By the time I left school at sixteen the specialists had all but given up on me, having devoted a decade to probing my subconscious without success. I was disappointed, my mother now remaining the only adversary to play the game out with, but it changed nothing at home.
Or perhaps it did. One evening my father failed to return from work. The house had been, as usual, quiet during the day, my elder siblings having by then dispersed to lead more normal lives elsewhere and I now wonder how I never noticed their leaving or indeed how long it had been since I was the only child remaining.
The food was on the table; bacon, sausages, tomatoes, potato bread and two eggs – all fried as he liked it and now coagulating on my dad’s plate. Mother sat across from me at the table, hands tidily on her lap; mine stuffed in the pocket of my sweatshirt making bigger the hole already there. Where is he?
For an hour, maybe two, we sat like dead fish frozen into an icy lake and still he did not come. Beyond the window of the kitchen, light was being sucked slowly out of the day and finally the grey gloom of evening started to invade the room. A fear was beginning to gnaw at me and although my mother had moved not an inch during that time I regarded the subtle change in her manner with growing panic.
The eyes that for so long had scorched her resentment into my soul had taken on the look of a hibernating tortoise reluctant to accept the onset of its awakening. They were dead eyes to match the dead words that finally slunk out from in between her teeth, “Now are you happy?”
My father never did come back to his wife or to me. One of my sisters said afterwards that he could no longer play the gooseberry in his marriage and I asked her, on a piece of paper, what she meant. All she did was tear it up and slap me hard across the face; meanwhile seeping through the walls of the next room I could hear my mother’s breath like an old clock ticking out the remainder of its time.
She won the game in the end, of course, as I always guessed she would. The mystery to me was how it had taken so long for her to figure the solution out. From then on she never spoke to me again and right up until her death some years later the silent retribution she exacted upon me was fitting to my crime finally proving her worth as an adversary after all.

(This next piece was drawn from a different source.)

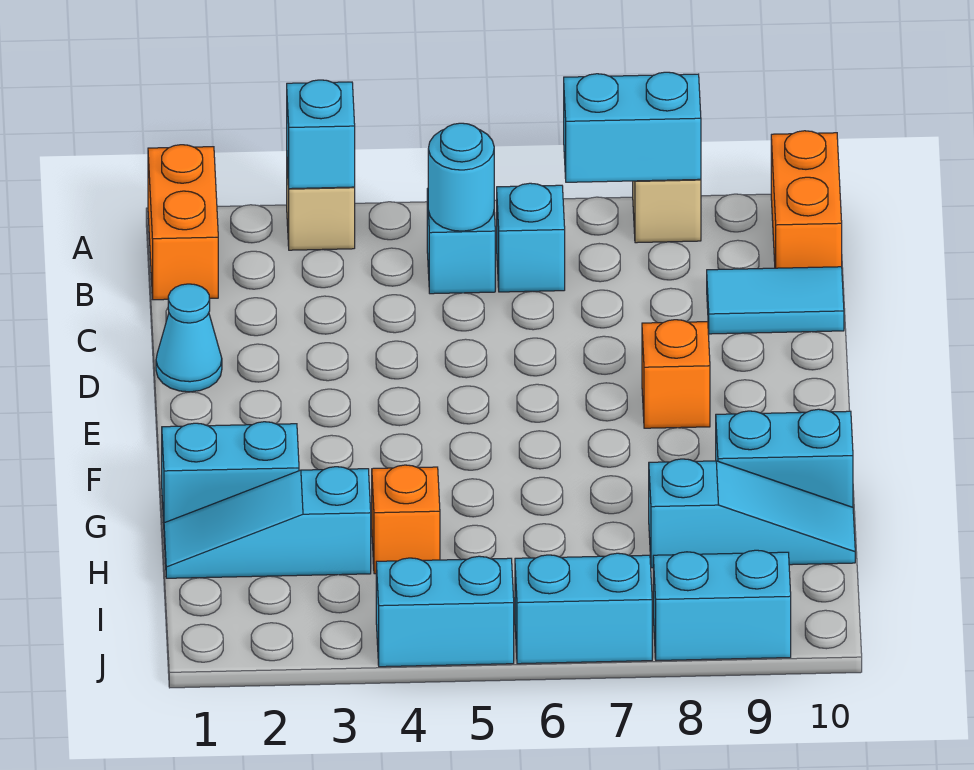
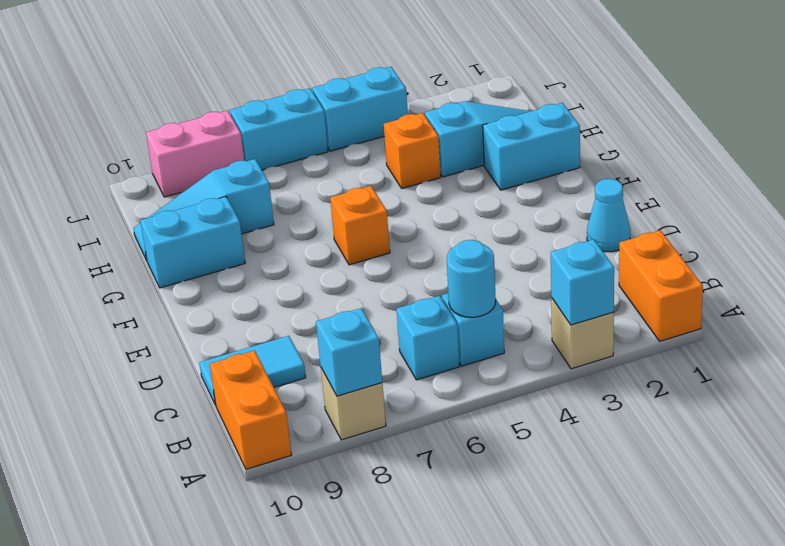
cyan 1x2 brick [564,72,701,182] -> cyan 1x1 brick [316,308,382,396]
orange 1x1 brick [642,320,710,428] -> orange 1x1 brick moved to [330,186,390,265]
cyan 1x2 brick [653,550,791,661] -> pink 1x2 brick [146,110,244,197]

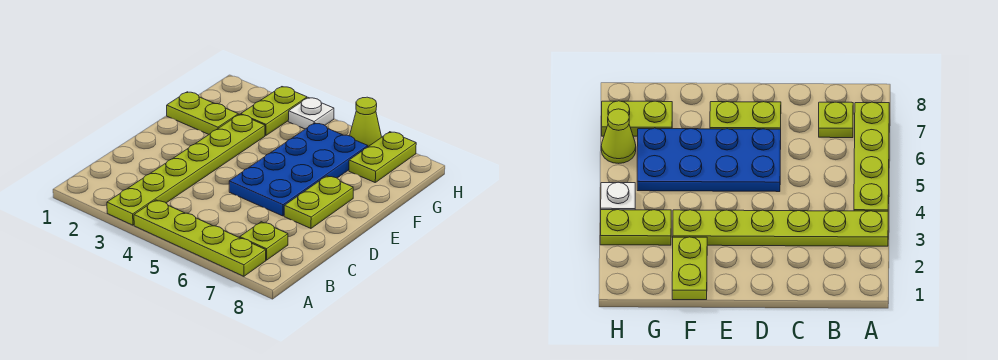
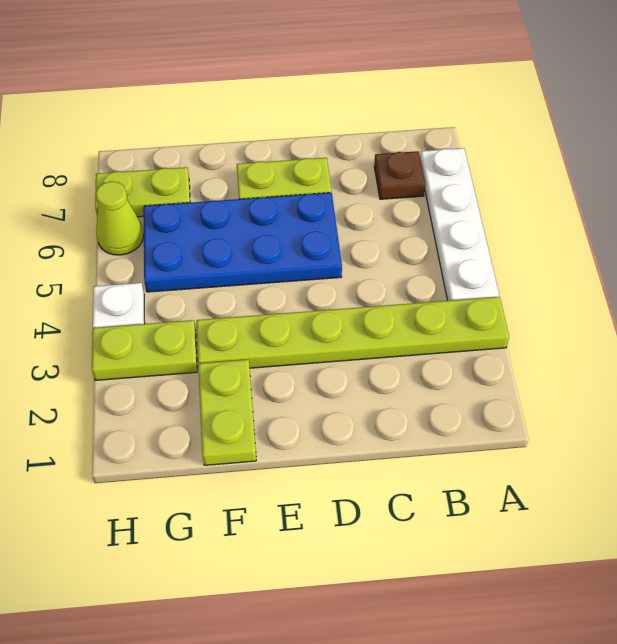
lime 1x4 plate [134,200,266,276] -> white 1x4 plate [420,148,499,301]
lime 1x1 plate [240,222,288,260] -> brown 1x1 plate [374,151,425,199]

When I returned to our wordless house after the funeral I knew that this last silence would probably see the end of me too for after all there was no sport in continuing to play the game on my own. Earlier that same day one of the family had been clearing out the kitchen drawers and cupboards, unearthing a deluge of obsolete paperwork that lay discarded in a corner waiting for final eviction to the bin. Among the pile was a dog-eared, faded blue file with my name scribbled across the front in mother’s childish handwriting and, curious, I had picked it up.
Inside, carefully organised by date, were several hundred official documents concerning my case including appointment letters and professional correspondences offering varied and diverse diagnoses on my condition.
It was in some ways touching how she’d kept those indictments for all that time and I store them now inside a box in her room where these days I seem to spend most of my time. The letters are a comfort in this soundless world of mine and sometimes I will take them out just to smell her soaped fingers lingering there with the memory of her touch.
But every now and then you might find me press my lips to the paper secretly whispering my regrets in a voice gravelled from lack of use, the sound strangely hostile to my ears. In a funny sort of way, I suppose I owe her that much.